• [WORK REQUEST]
Reproduce every line of the entries below word for word, in the order they appear.

• [DATA]
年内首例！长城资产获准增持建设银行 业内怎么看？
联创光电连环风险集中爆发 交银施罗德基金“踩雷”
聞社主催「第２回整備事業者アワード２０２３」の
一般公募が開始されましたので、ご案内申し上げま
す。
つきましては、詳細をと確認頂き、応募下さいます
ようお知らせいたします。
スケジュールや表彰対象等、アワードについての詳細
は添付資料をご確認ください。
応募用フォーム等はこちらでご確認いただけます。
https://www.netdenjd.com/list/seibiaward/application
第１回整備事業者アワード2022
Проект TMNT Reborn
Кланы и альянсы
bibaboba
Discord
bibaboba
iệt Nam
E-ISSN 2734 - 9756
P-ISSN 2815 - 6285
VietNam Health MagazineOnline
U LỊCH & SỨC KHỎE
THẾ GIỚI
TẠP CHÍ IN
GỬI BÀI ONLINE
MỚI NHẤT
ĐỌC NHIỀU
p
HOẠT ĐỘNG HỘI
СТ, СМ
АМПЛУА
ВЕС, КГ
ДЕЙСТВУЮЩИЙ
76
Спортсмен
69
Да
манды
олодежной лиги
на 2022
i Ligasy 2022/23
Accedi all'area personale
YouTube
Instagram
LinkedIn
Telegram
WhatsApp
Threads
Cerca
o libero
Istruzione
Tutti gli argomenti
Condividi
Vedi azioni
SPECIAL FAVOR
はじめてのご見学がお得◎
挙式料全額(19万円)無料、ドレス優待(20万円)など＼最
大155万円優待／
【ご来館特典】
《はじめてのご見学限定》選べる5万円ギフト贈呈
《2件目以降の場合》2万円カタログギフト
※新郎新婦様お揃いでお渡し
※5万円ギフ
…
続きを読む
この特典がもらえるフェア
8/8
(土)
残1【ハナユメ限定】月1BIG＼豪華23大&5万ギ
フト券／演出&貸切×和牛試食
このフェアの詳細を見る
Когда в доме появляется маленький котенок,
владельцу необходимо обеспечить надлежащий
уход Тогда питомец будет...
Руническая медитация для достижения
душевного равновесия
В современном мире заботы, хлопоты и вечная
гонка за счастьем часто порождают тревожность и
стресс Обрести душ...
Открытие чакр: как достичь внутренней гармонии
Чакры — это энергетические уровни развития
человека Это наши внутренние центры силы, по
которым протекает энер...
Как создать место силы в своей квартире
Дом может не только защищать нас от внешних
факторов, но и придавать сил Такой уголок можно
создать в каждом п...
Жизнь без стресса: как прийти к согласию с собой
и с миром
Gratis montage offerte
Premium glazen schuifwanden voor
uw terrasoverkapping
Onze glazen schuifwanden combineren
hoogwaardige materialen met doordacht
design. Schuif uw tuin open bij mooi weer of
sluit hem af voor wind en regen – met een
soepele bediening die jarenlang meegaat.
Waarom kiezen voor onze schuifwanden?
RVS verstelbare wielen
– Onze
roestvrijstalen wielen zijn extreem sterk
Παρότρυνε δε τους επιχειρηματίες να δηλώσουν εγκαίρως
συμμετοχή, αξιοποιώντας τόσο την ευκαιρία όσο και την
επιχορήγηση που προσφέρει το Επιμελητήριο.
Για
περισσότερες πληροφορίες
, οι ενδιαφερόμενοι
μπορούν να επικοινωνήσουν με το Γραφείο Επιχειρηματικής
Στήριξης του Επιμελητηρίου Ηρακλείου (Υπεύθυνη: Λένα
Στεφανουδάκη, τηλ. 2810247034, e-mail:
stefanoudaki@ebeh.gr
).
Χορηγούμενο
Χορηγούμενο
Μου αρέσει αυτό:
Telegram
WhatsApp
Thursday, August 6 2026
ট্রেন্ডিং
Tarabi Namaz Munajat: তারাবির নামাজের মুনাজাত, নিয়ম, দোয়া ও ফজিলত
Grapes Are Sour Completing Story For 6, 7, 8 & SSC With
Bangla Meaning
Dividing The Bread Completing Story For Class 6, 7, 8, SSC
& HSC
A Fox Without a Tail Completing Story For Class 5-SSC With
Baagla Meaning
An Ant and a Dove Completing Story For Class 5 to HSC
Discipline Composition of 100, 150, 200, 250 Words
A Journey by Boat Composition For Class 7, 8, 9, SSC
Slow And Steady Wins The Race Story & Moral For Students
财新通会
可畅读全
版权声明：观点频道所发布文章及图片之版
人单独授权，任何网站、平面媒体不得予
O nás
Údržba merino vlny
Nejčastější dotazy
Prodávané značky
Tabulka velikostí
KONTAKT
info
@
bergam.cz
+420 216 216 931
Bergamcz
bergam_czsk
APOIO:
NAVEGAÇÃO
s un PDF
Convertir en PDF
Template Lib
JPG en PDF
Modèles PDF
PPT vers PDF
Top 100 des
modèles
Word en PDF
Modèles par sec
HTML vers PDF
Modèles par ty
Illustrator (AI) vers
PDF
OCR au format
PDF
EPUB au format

• [EXPECTED OUTPUT]
年内首例！长城资产获准增持建设银行 业内怎么看？
联创光电连环风险集中爆发 交银施罗德基金“踩雷”
聞社主催「第２回整備事業者アワード２０２３」の
一般公募が開始されましたので、ご案内申し上げま
す。
つきましては、詳細をと確認頂き、応募下さいます
ようお知らせいたします。
スケジュールや表彰対象等、アワードについての詳細
は添付資料をご確認ください。
応募用フォーム等はこちらでご確認いただけます。
https://www.netdenjd.com/list/seibiaward/application
第１回整備事業者アワード2022
Проект TMNT Reborn
Кланы и альянсы
bibaboba
Discord
bibaboba
iệt Nam
E-ISSN 2734 - 9756
P-ISSN 2815 - 6285
VietNam Health MagazineOnline
U LỊCH & SỨC KHỎE
THẾ GIỚI
TẠP CHÍ IN
GỬI BÀI ONLINE
MỚI NHẤT
ĐỌC NHIỀU
p
HOẠT ĐỘNG HỘI
СТ, СМ
АМПЛУА
ВЕС, КГ
ДЕЙСТВУЮЩИЙ
76
Спортсмен
69
Да
манды
олодежной лиги
на 2022
i Ligasy 2022/23
Accedi all'area personale
YouTube
Instagram
LinkedIn
Telegram
WhatsApp
Threads
Cerca
o libero
Istruzione
Tutti gli argomenti
Condividi
Vedi azioni
SPECIAL FAVOR
はじめてのご見学がお得◎
挙式料全額(19万円)無料、ドレス優待(20万円)など＼最
大155万円優待／
【ご来館特典】
《はじめてのご見学限定》選べる5万円ギフト贈呈
《2件目以降の場合》2万円カタログギフト
※新郎新婦様お揃いでお渡し
※5万円ギフ
…
続きを読む
この特典がもらえるフェア
8/8
(土)
残1【ハナユメ限定】月1BIG＼豪華23大&5万ギ
フト券／演出&貸切×和牛試食
このフェアの詳細を見る
Когда в доме появляется маленький котенок,
владельцу необходимо обеспечить надлежащий
уход Тогда питомец будет...
Руническая медитация для достижения
душевного равновесия
В современном мире заботы, хлопоты и вечная
гонка за счастьем часто порождают тревожность и
стресс Обрести душ...
Открытие чакр: как достичь внутренней гармонии
Чакры — это энергетические уровни развития
человека Это наши внутренние центры силы, по
которым протекает энер...
Как создать место силы в своей квартире
Дом может не только защищать нас от внешних
факторов, но и придавать сил Такой уголок можно
создать в каждом п...
Жизнь без стресса: как прийти к согласию с собой
и с миром
Gratis montage offerte
Premium glazen schuifwanden voor
uw terrasoverkapping
Onze glazen schuifwanden combineren
hoogwaardige materialen met doordacht
design. Schuif uw tuin open bij mooi weer of
sluit hem af voor wind en regen – met een
soepele bediening die jarenlang meegaat.
Waarom kiezen voor onze schuifwanden?
RVS verstelbare wielen
– Onze
roestvrijstalen wielen zijn extreem sterk
Παρότρυνε δε τους επιχειρηματίες να δηλώσουν εγκαίρως
συμμετοχή, αξιοποιώντας τόσο την ευκαιρία όσο και την
επιχορήγηση που προσφέρει το Επιμελητήριο.
Για
περισσότερες πληροφορίες
, οι ενδιαφερόμενοι
μπορούν να επικοινωνήσουν με το Γραφείο Επιχειρηματικής
Στήριξης του Επιμελητηρίου Ηρακλείου (Υπεύθυνη: Λένα
Στεφανουδάκη, τηλ. 2810247034, e-mail:
stefanoudaki@ebeh.gr
).
Χορηγούμενο
Χορηγούμενο
Μου αρέσει αυτό:
Telegram
WhatsApp
Thursday, August 6 2026
ট্রেন্ডিং
Tarabi Namaz Munajat: তারাবির নামাজের মুনাজাত, নিয়ম, দোয়া ও ফজিলত
Grapes Are Sour Completing Story For 6, 7, 8 & SSC With
Bangla Meaning
Dividing The Bread Completing Story For Class 6, 7, 8, SSC
& HSC
A Fox Without a Tail Completing Story For Class 5-SSC With
Baagla Meaning
An Ant and a Dove Completing Story For Class 5 to HSC
Discipline Composition of 100, 150, 200, 250 Words
A Journey by Boat Composition For Class 7, 8, 9, SSC
Slow And Steady Wins The Race Story & Moral For Students
财新通会
可畅读全
版权声明：观点频道所发布文章及图片之版
人单独授权，任何网站、平面媒体不得予
O nás
Údržba merino vlny
Nejčastější dotazy
Prodávané značky
Tabulka velikostí
KONTAKT
info
@
bergam.cz
+420 216 216 931
Bergamcz
bergam_czsk
APOIO:
NAVEGAÇÃO
s un PDF
Convertir en PDF
Template Lib
JPG en PDF
Modèles PDF
PPT vers PDF
Top 100 des
modèles
Word en PDF
Modèles par sec
HTML vers PDF
Modèles par ty
Illustrator (AI) vers
PDF
OCR au format
PDF
EPUB au format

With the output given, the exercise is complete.